In order to make any further progress on this problem, I need a module from everyone that I can test and instructions for what you’re intending me to see when it works correctly.
I don’t have an ideal test module on me right now, but one would be very simple to set up if I had any spare time to do so:
private window
public map
pieces on both
GPIW listing all pieces by images + name
The GPIW should not declare which pieces are on the private window by calling them all “unknown piece” - it should be possible to have it unknown from the GPIW alone which map the pieces are on.
It doesn’t have to be a test module made specifically for this. I just need some module I can test.
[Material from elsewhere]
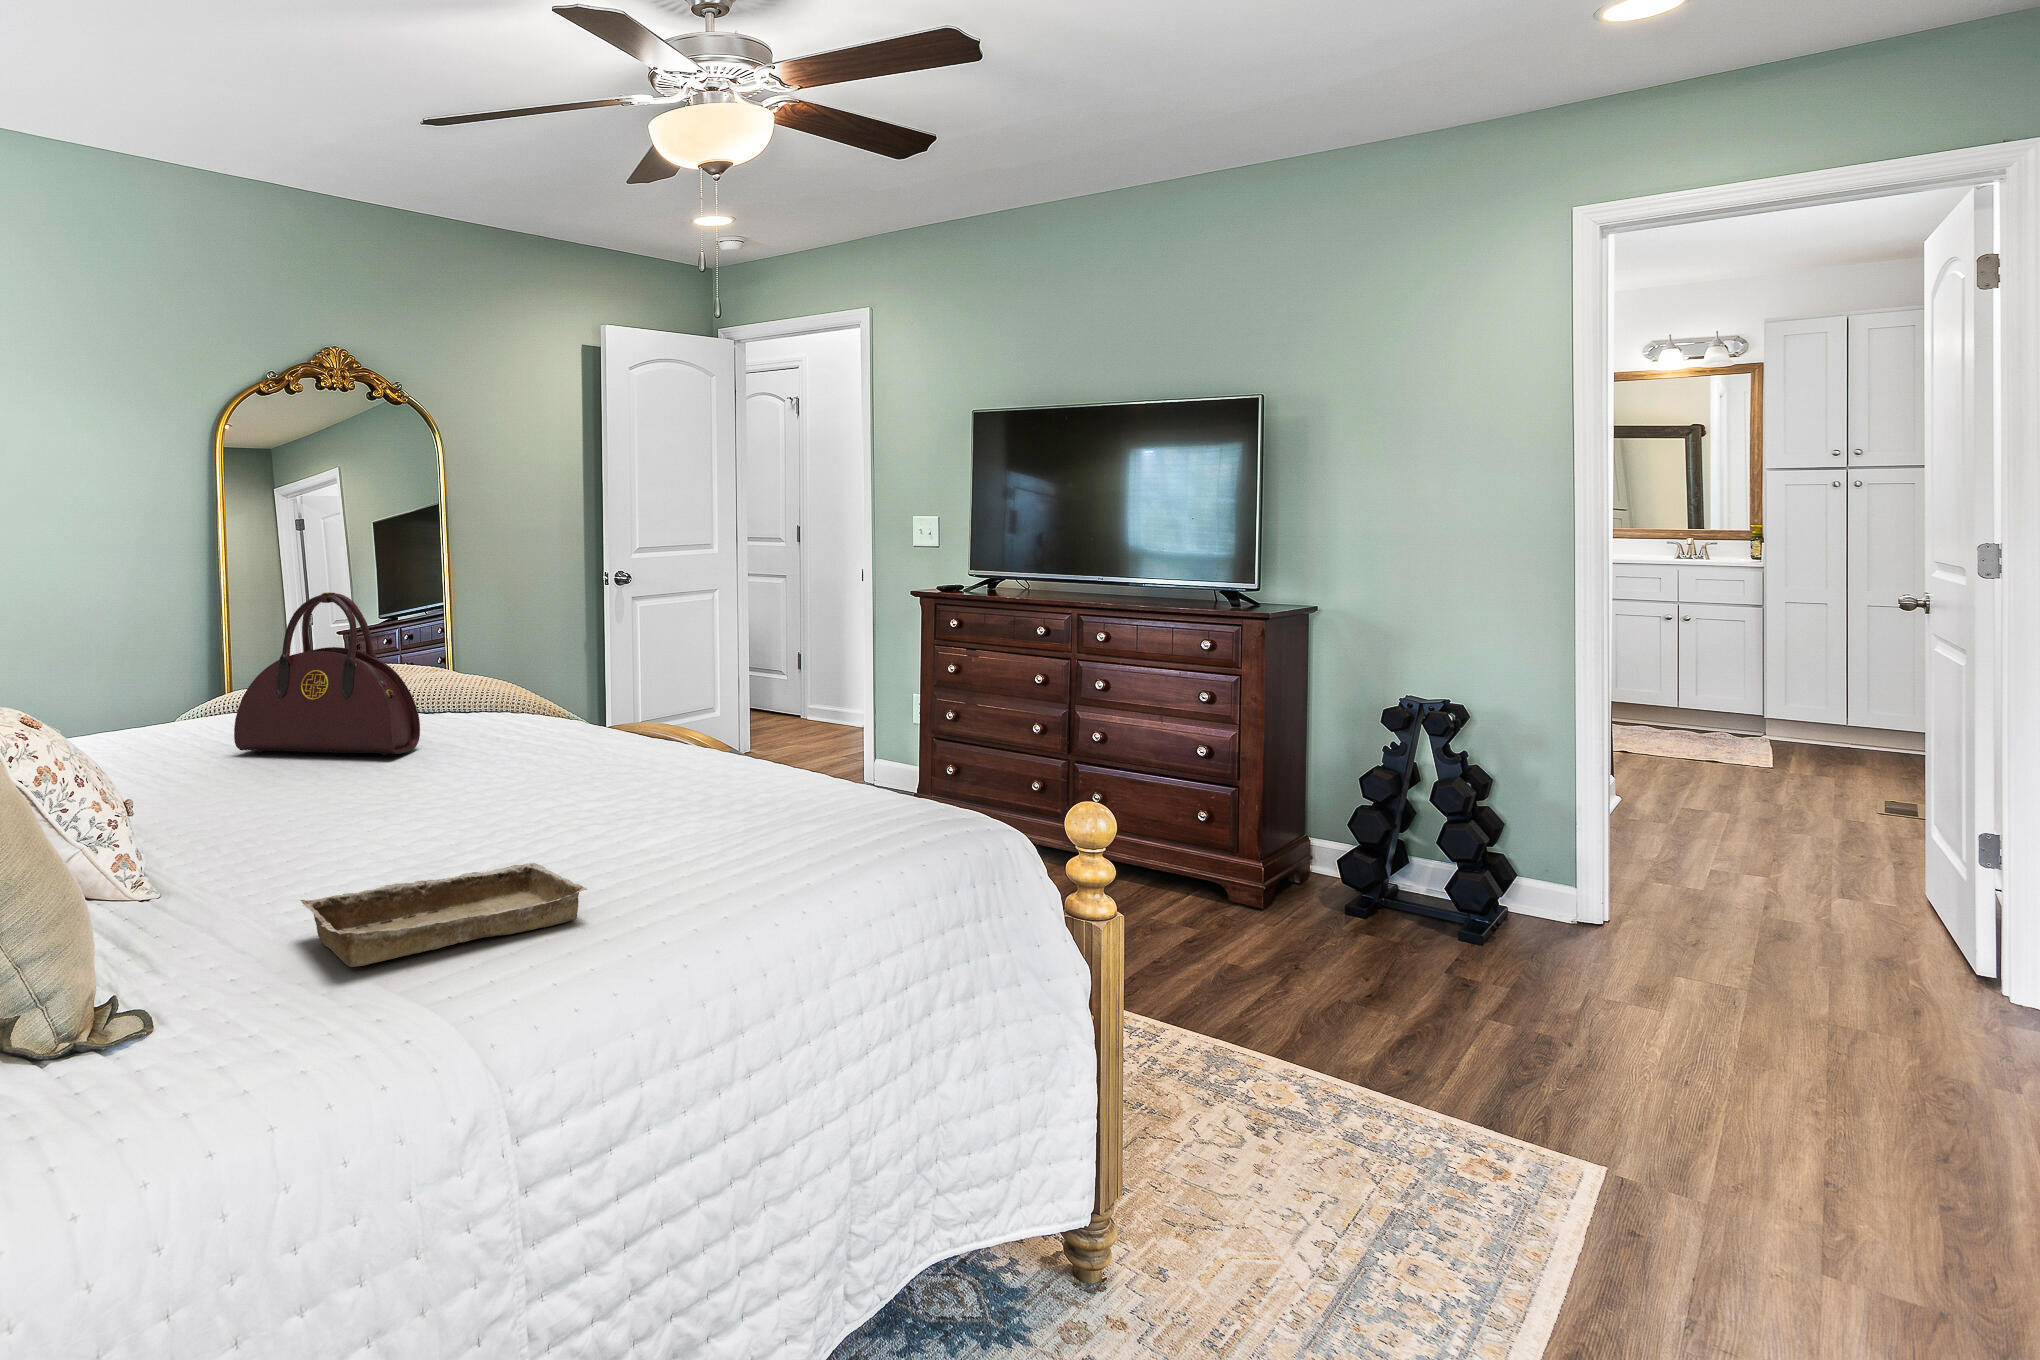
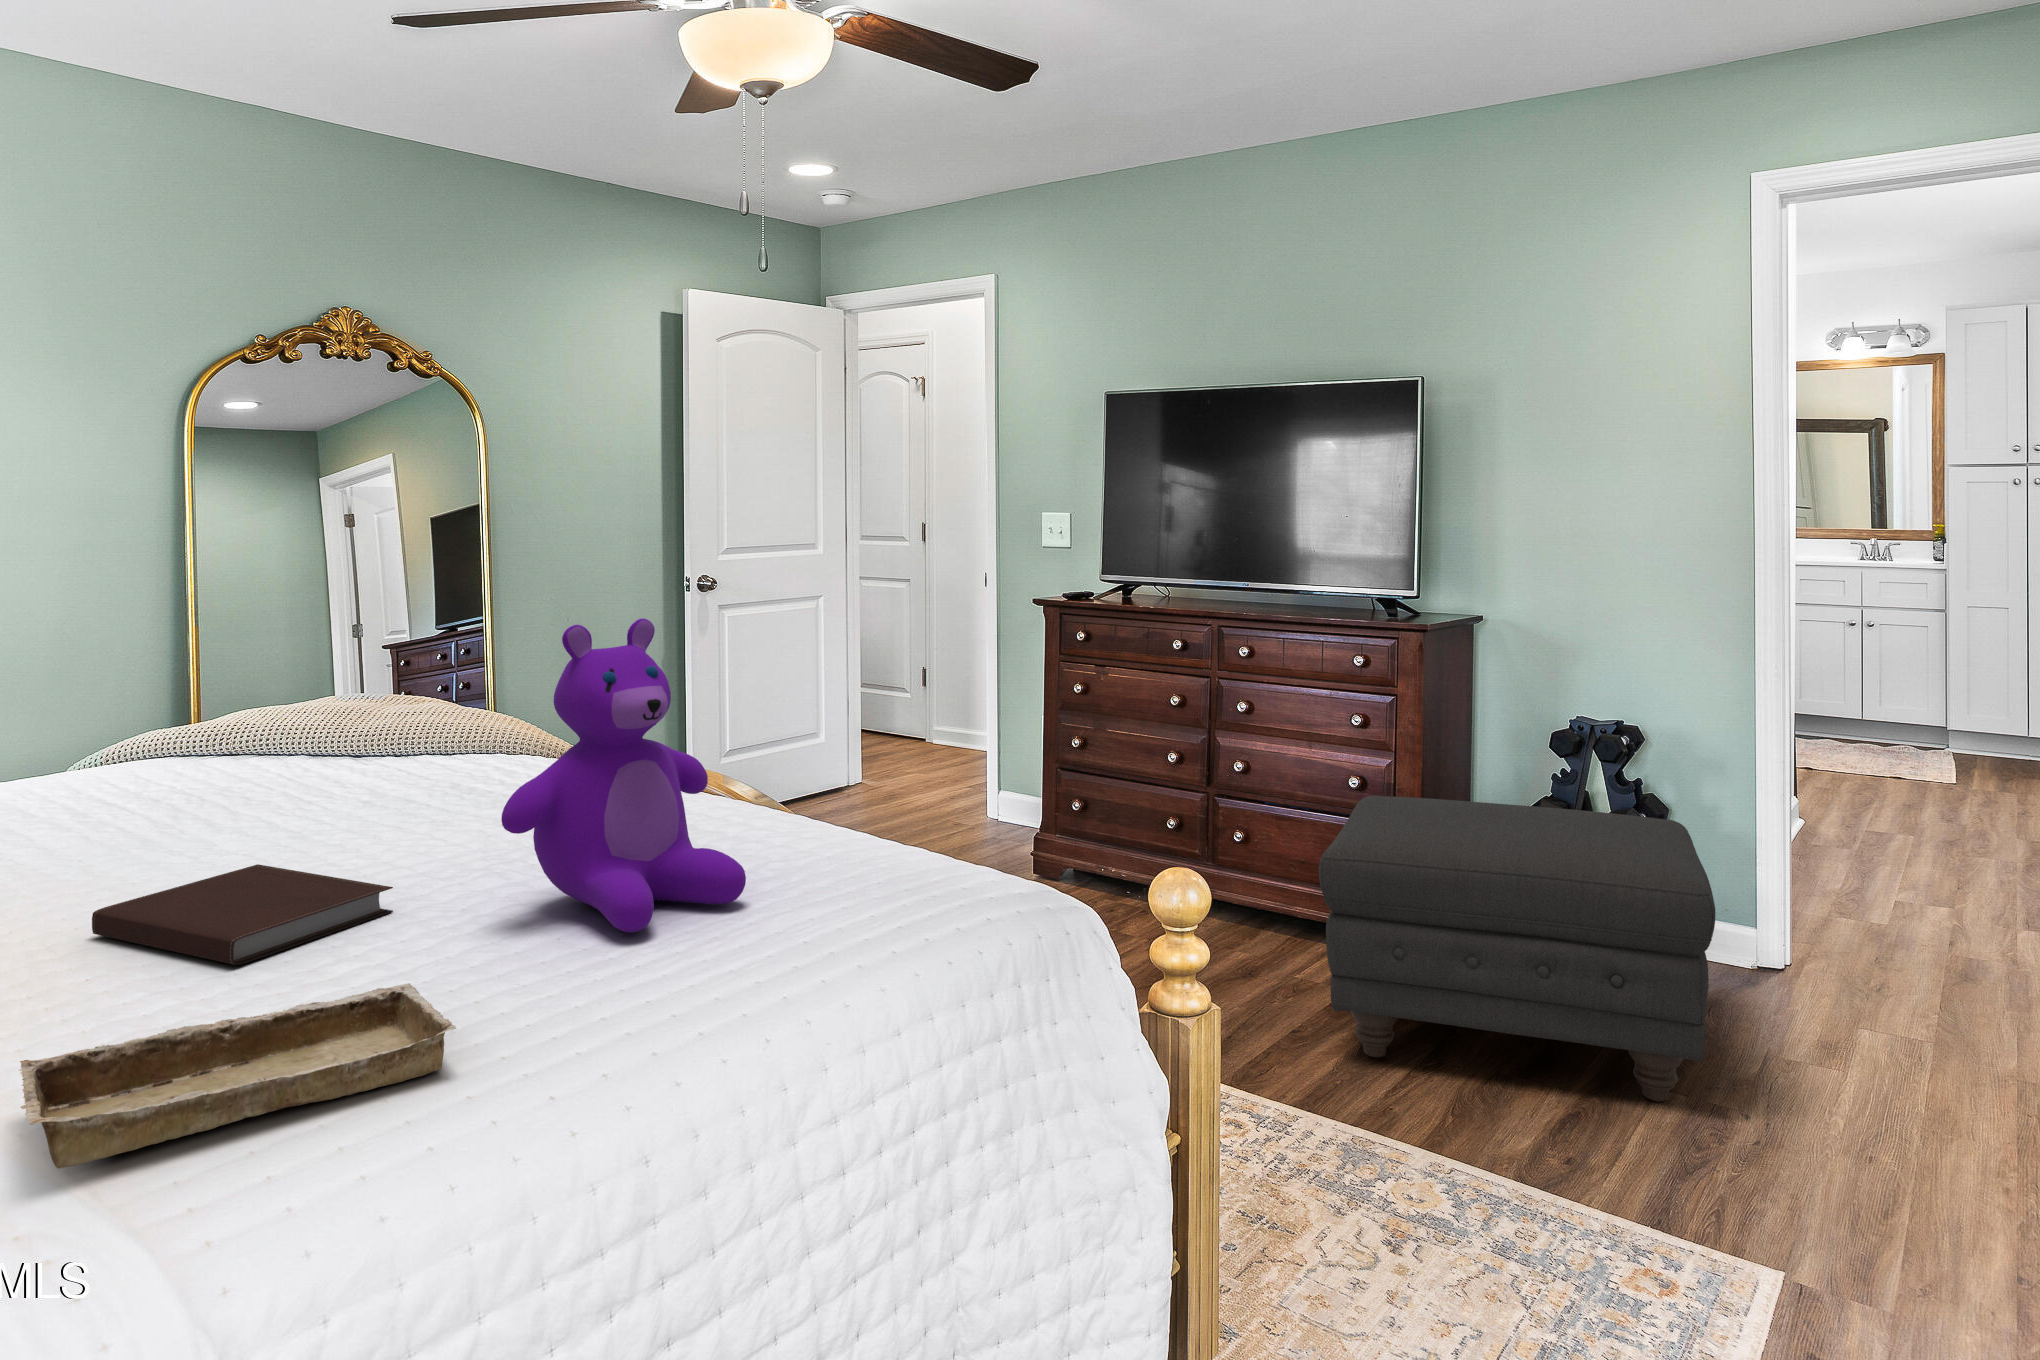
handbag: present [234,592,420,755] -> none [120,610,372,817]
teddy bear: none [568,598,748,837] -> present [501,618,746,932]
ottoman: none [1179,763,1540,1030] -> present [1319,796,1716,1102]
notebook: none [270,785,481,852] -> present [92,864,393,965]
I assumed given your objection to the change that you would already have one.
My example demonstrates a legacy issue affecting image zooming. I was never concerned about revealing of property information and at the moment I don’t feel strongly either way.
I’m referring to Commands & Colors: Napoleonics, v3.42 and earlier versions. (I am not defending the configuration, just flagging up that it exists in a still popular legacy module).
The module has private hands; by default cards are face up in those hands.
The module allows users to check how many cards are in each hand, using an “In Hands” button on the toolbar .
Here is what the GPIW behind the button looks like in the current version of Vassal:
This old module draws piece images at an illegibly low zoom factor. The issue is that Vassal 3.6 has dropped in two additional zoom levels which the GPIW window will invite users to access from its new -/+ buttons. The current “fix” prevents abuse of this, at least for those players who don’t have access to the hand.
How the designer intended:
What unfixed Vassal v3.6 was allowing because of the defaults added into the module:
You can simulate this in Vassal v3.6.4 by starting a scenario as Solitaire and drawing cards to both Allies & French hands. Pull up the “In Hands” window, press the “+” button; this is what any player would see in unfixed v3.6. Then switch to French or Allies to see what the effect of the fix is as at v3.6.4.
In place of the current fix, I suggested above that a module editor-only Global Options setting might be used to curtail the zoom functionality (off by default). Perhaps a better way would be to simply not populate the closer and closest zoom factor fields when the editor or player reads in an existing module. In the player, the GPIW +/- buttons would be disabled if there was only one zoom option and otherwise ignore a blank zoom field. When the editor creates a GPIW afresh, then it could continue to pre-populate defaults as in v3.6.4.
Oath was affected by the update, but has various GPIW that are only accessible through right click menus on specific cards buried in decks that I assume you aren’t interested in hunting for.
(The affected cards I can remember are Scryer, Tavern Songs, and Oracular Pig)
The functionality I want to preserve is primarily for a future version of Mage Knight, and for future projects. Mage Knight currently uses “folder view only” so I don’t think it was affected by the update.
I’ve been trying to the the Oracular Pig card to work with no success. I don’t know what I’m supposed to be seeing.